== Segment start ==
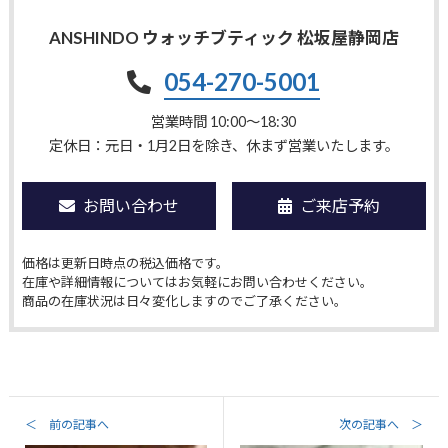
ANSHINDO ウォッチブティック 松坂屋静岡店
054-270-5001
営業時間 10:00〜18:30
定休日：元日・1月2日を除き、休まず営業いたします。
お問い合わせ
ご来店予約
価格は更新日時点の税込価格です。
在庫や詳細情報についてはお気軽にお問い合わせください。
商品の在庫状況は日々変化しますのでご了承ください。
＜ 前の記事へ
次の記事へ ＞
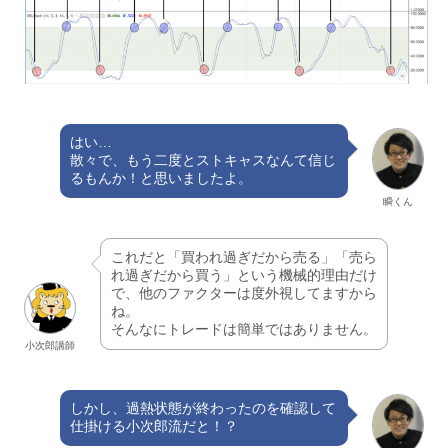
はい…
散々で、もう二度とストキャスなんて信じ
るもんか！と思いましたよ。
瞬くん
これだと「買われ過ぎだから売る」「売ら
れ過ぎだから買う」という機械的理由だけ
で、他のファクターは度外視してますから
ね。
そんなにトレードは簡単ではありません。
小次郎講師
しかし、過熱状態が終わったのを確認して
仕掛ける小次郎流だと！？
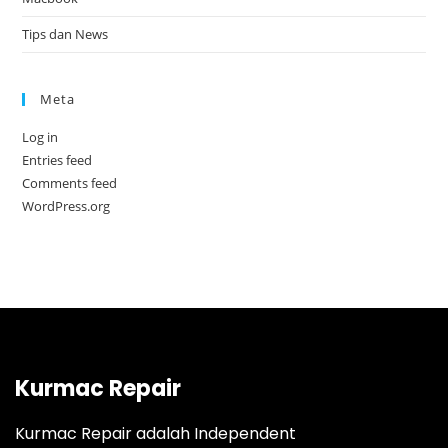
Tips dan News
Meta
Log in
Entries feed
Comments feed
WordPress.org
Kurmac Repair
Kurmac Repair adalah Independent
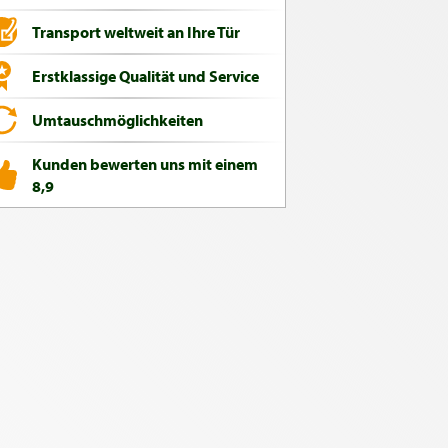
Transport weltweit an Ihre Tür
Erstklassige Qualität und Service
Umtauschmöglichkeiten
Kunden bewerten uns mit einem
8,9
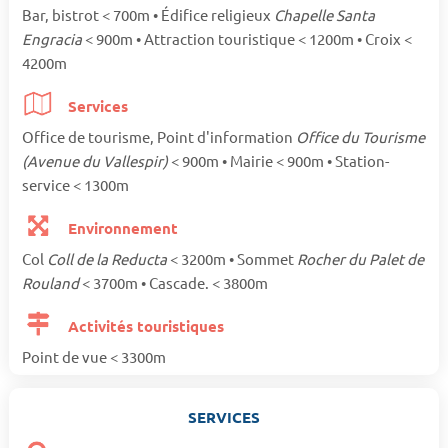
Bar, bistrot < 700m • Édifice religieux
Chapelle Santa
Engracia
< 900m • Attraction touristique < 1200m • Croix <
4200m
Services
Office de tourisme, Point d'information
Office du Tourisme
(Avenue du Vallespir)
< 900m • Mairie < 900m • Station-
service < 1300m
Environnement
Col
Coll de la Reducta
< 3200m • Sommet
Rocher du Palet de
Rouland
< 3700m • Cascade. < 3800m
Activités touristiques
Point de vue < 3300m
SERVICES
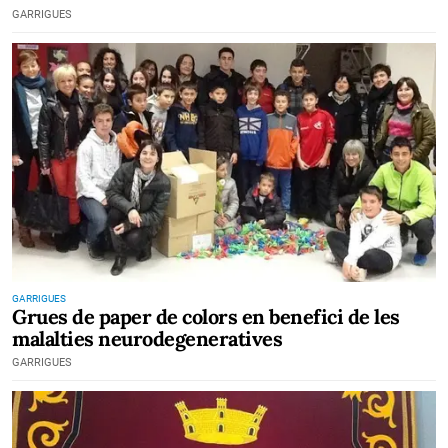
GARRIGUES
GARRIGUES
Grues de paper de colors en benefici de les
malalties neurodegeneratives
GARRIGUES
== Segment end ==
> [Problem]:
Extract every line of text read from the pages in the listing above, word for word and in order, and leave the pictures out of your answer.

> [Task output]:
ANSHINDO ウォッチブティック 松坂屋静岡店
054-270-5001
営業時間 10:00〜18:30
定休日：元日・1月2日を除き、休まず営業いたします。
お問い合わせ
ご来店予約
価格は更新日時点の税込価格です。
在庫や詳細情報についてはお気軽にお問い合わせください。
商品の在庫状況は日々変化しますのでご了承ください。
＜ 前の記事へ
次の記事へ ＞
はい…
散々で、もう二度とストキャスなんて信じ
るもんか！と思いましたよ。
瞬くん
これだと「買われ過ぎだから売る」「売ら
れ過ぎだから買う」という機械的理由だけ
で、他のファクターは度外視してますから
ね。
そんなにトレードは簡単ではありません。
小次郎講師
しかし、過熱状態が終わったのを確認して
仕掛ける小次郎流だと！？
Tips dan News
Meta
Log in
Entries feed
Comments feed
WordPress.org
Kurmac Repair
Kurmac Repair adalah Independent
Transport weltweit an Ihre Tür
Erstklassige Qualität und Service
Umtauschmöglichkeiten
Kunden bewerten uns mit einem
8,9
Bar, bistrot < 700m • Édifice religieux
Chapelle Santa
Engracia
< 900m • Attraction touristique < 1200m • Croix <
4200m
Services
Office de tourisme, Point d'information
Office du Tourisme
(Avenue du Vallespir)
< 900m • Mairie < 900m • Station-
service < 1300m
Environnement
Col
Coll de la Reducta
< 3200m • Sommet
Rocher du Palet de
Rouland
< 3700m • Cascade. < 3800m
Activités touristiques
Point de vue < 3300m
SERVICES
GARRIGUES
GARRIGUES
Grues de paper de colors en benefici de les
malalties neurodegeneratives
GARRIGUES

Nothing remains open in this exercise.